# MATERIAL PROVIDED:

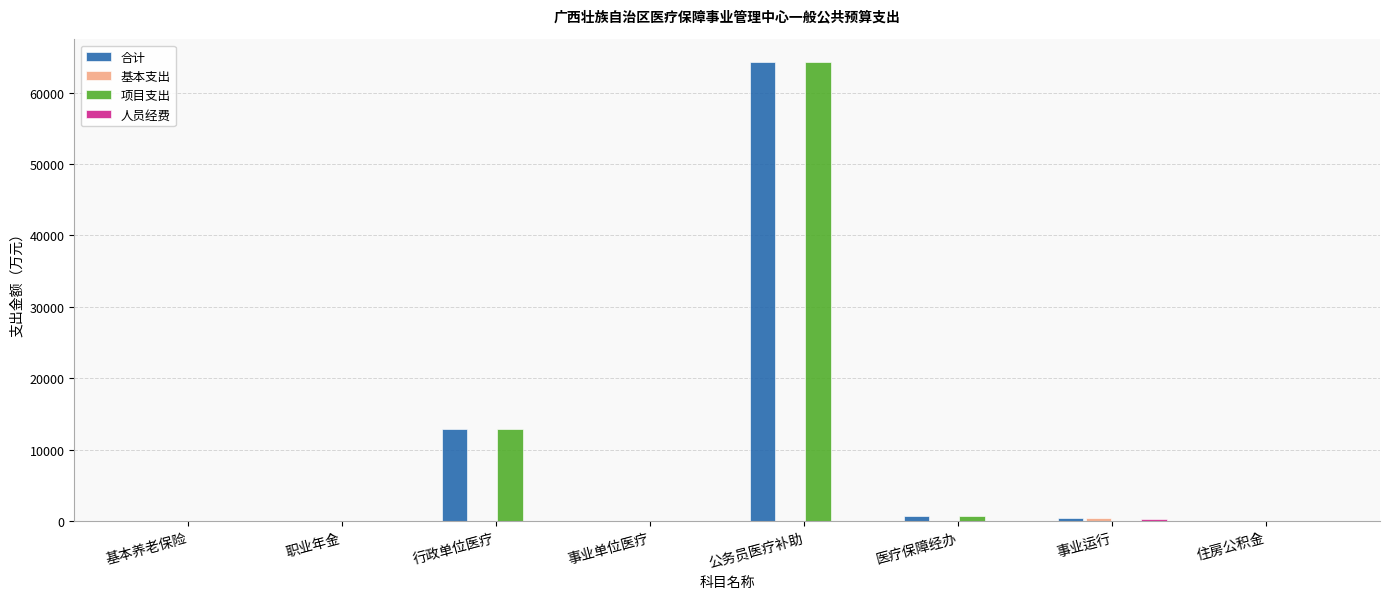

Between 公务员医疗补助 and 住房公积金, which series saw the biggest shift?

项目支出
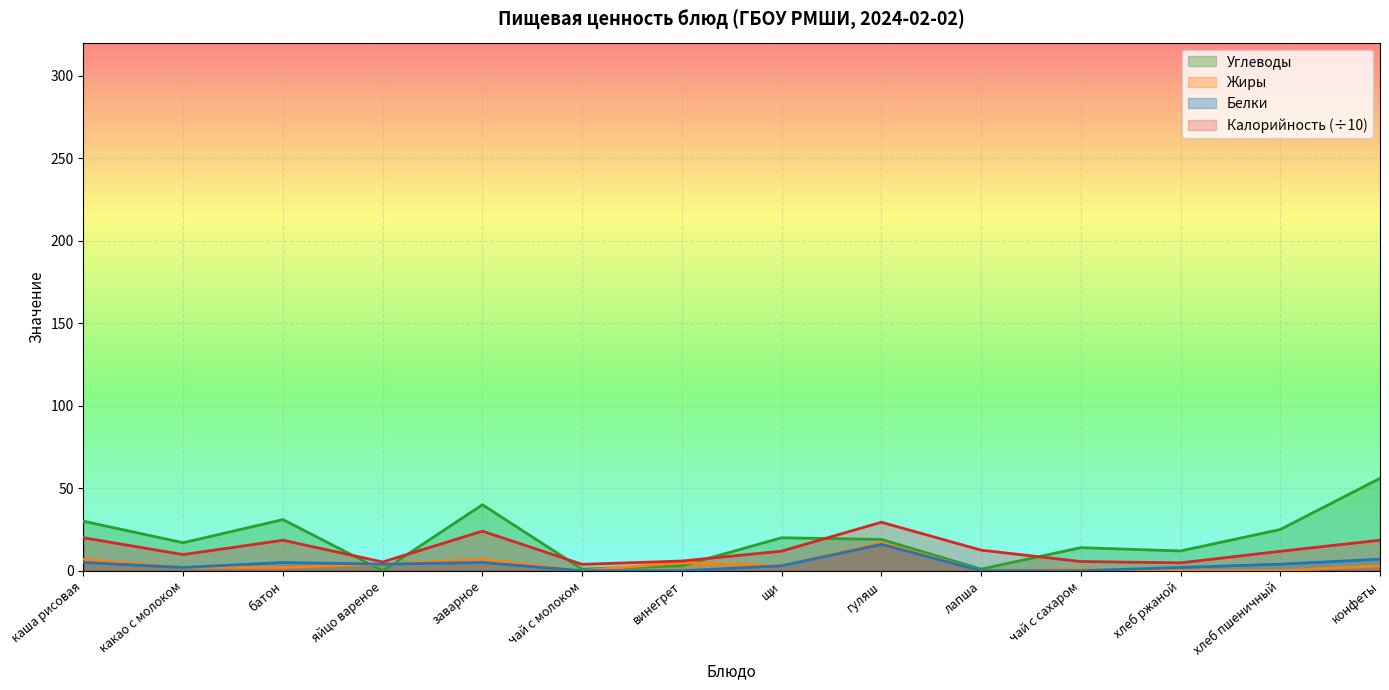

Which series has the widest spread of values?

Углеводы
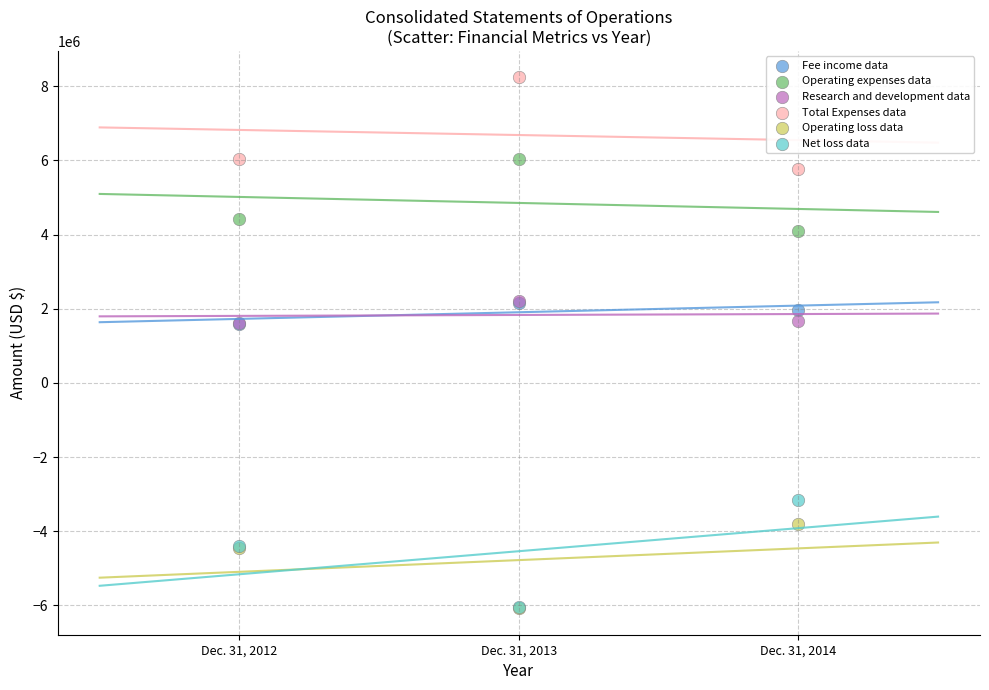

Which series has the largest Y range (max minus min)?

Net loss data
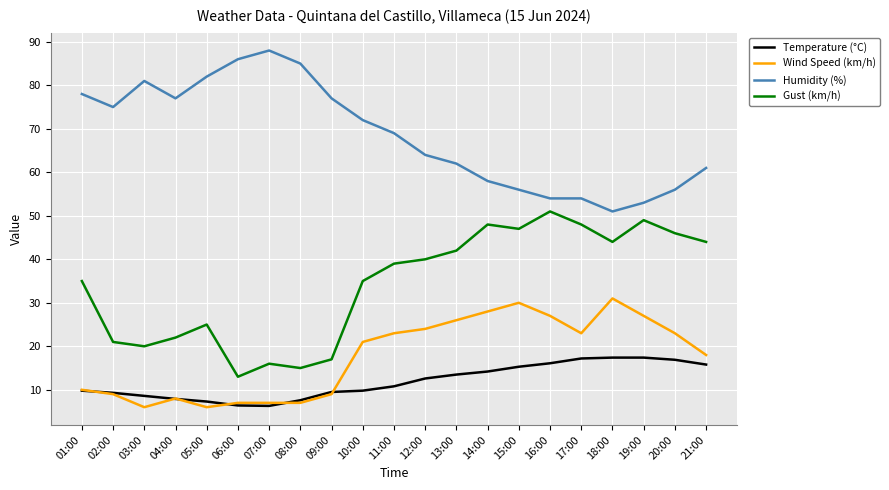

At which category does Humidity (%) reach its first local peak?

03:00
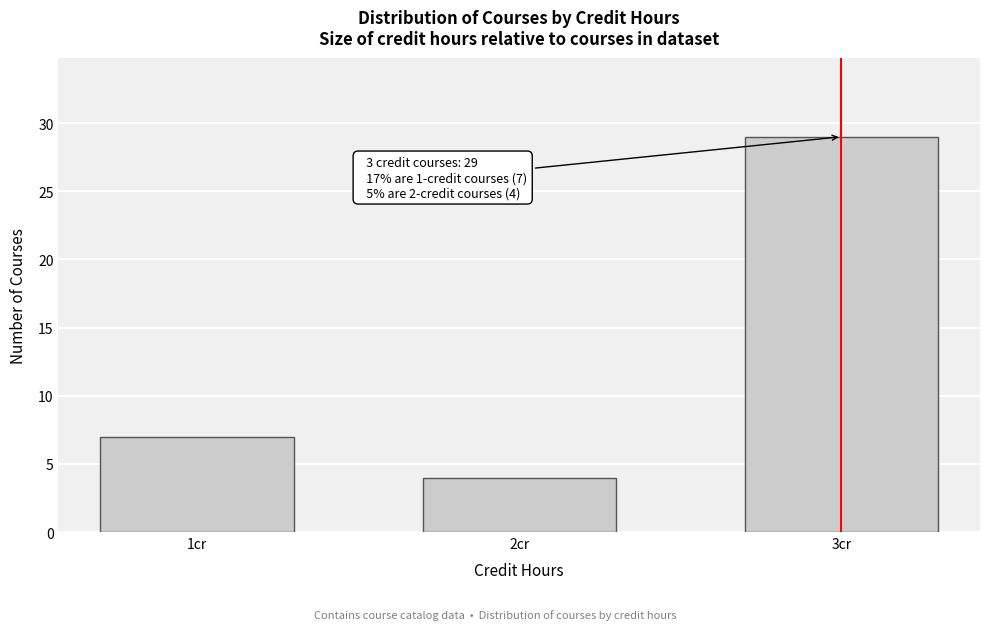

Reading right to left, extract all data points from this chart.

29	4	7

# YOUR INSTRUCTIONS:
Select every line in the records above that contains the string "data", and copy each one. Case counts.

# SOLUTION TO THE PROBLEM:
Net loss data
Reading right to left, extract all data points from this chart.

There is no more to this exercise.